===== SOURCE TEXT =====
[PATCH 1/2] wined3d: Implement wined3d_deferred_context_update_sub_resource().

Fri May 28 08:39:18 CDT 2021

On Fri, May 28, 2021 at 7:22 AM Zebediah Figura <z.figura12 at gmail.com> wrote:
>
> Signed-off-by: Zebediah Figura <z.figura12 at gmail.com>
> ---
>  dlls/wined3d/cs.c | 37 +++++++++++++++++++++++++++++++++----
>  1 file changed, 33 insertions(+), 4 deletions(-)
>
> diff --git a/dlls/wined3d/cs.c b/dlls/wined3d/cs.c
> index 50a08334dab..e6f84134795 100644
> --- a/dlls/wined3d/cs.c
> +++ b/dlls/wined3d/cs.c
> @@ -490,6 +490,7 @@ struct wined3d_cs_update_sub_resource
>      unsigned int sub_resource_idx;
>      struct wined3d_box box;
>      struct wined3d_sub_resource_data data;
> +    /* If data.data is NULL, the structure is followed by the data in memory. */
>  };
>
>  struct wined3d_cs_add_dirty_texture_region
> @@ -2597,6 +2598,7 @@ void wined3d_device_context_emit_blt_sub_resource(struct wined3d_device_context
>  static void wined3d_cs_exec_update_sub_resource(struct wined3d_cs *cs, const void *data)
===== PROVIDED DATA =====
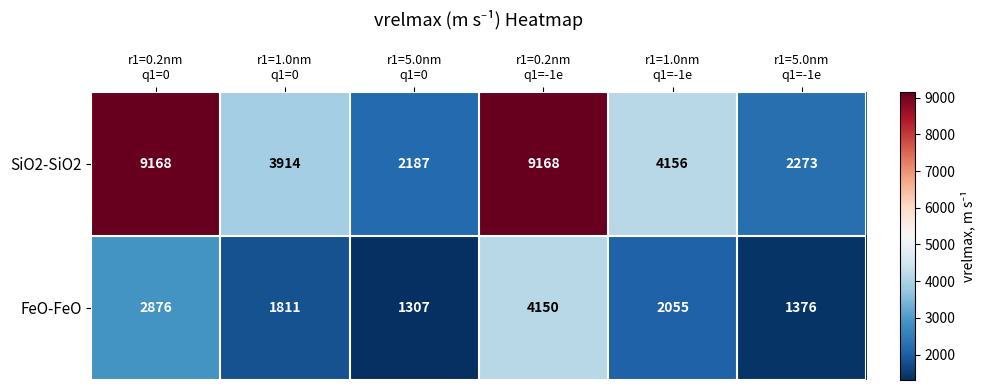

How many distinct data groups are displayed?

2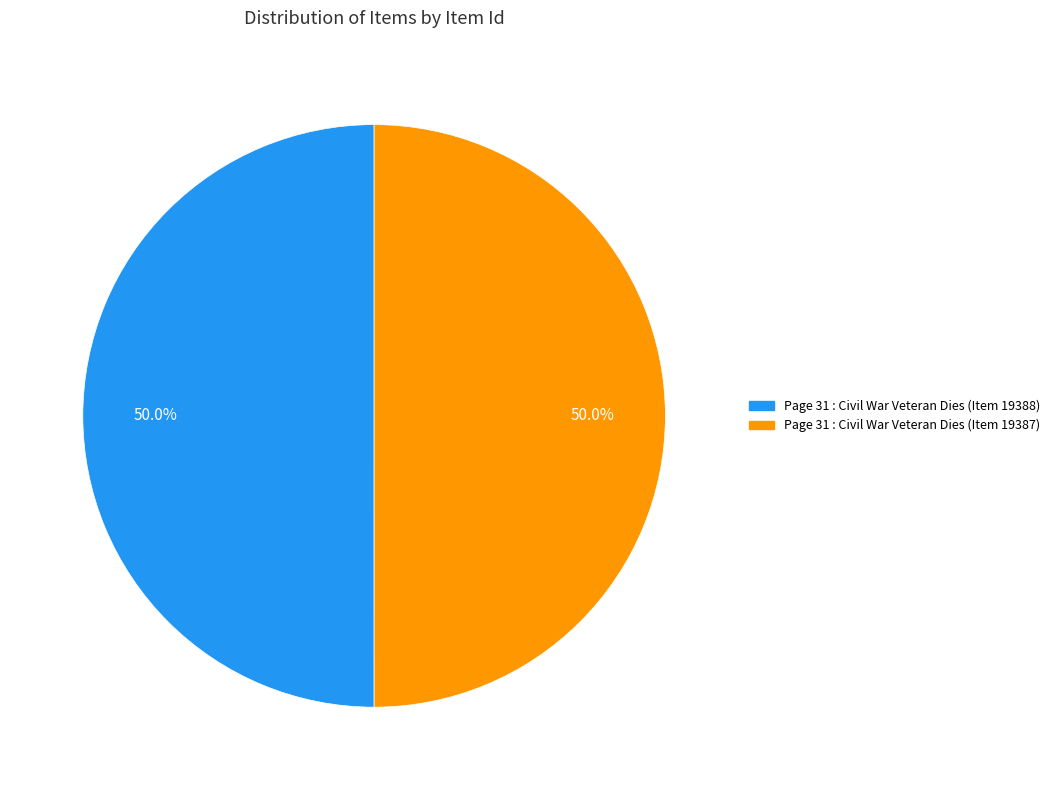

To the nearest percent, what is the combined percentage of Page 31 : Civil War Veteran Dies (Item 19387) and Page 31 : Civil War Veteran Dies (Item 19388)?

100%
=====
REQUIRED ACTION A — Rewrite as a short list the block in the patch email that begins "Signed-off-by: Zebediah Figura", keeping its main facts.
REQUIRED ACTION B — Reproduce the patch email word for word, from "Fri May 28 08:39:18" up to and including "insertions(+), 4 deletions(-)".

EXERCISE OUTPUT A —
- Signed off by: Zebediah Figura (z.figura12 at gmail.com)
- File changed: dlls/wined3d/cs.c
- Totals: 1 file changed, 33 insertions, 4 deletions

EXERCISE OUTPUT B —
Fri May 28 08:39:18 CDT 2021

On Fri, May 28, 2021 at 7:22 AM Zebediah Figura <z.figura12 at gmail.com> wrote:
>
> Signed-off-by: Zebediah Figura <z.figura12 at gmail.com>
> ---
>  dlls/wined3d/cs.c | 37 +++++++++++++++++++++++++++++++++----
>  1 file changed, 33 insertions(+), 4 deletions(-)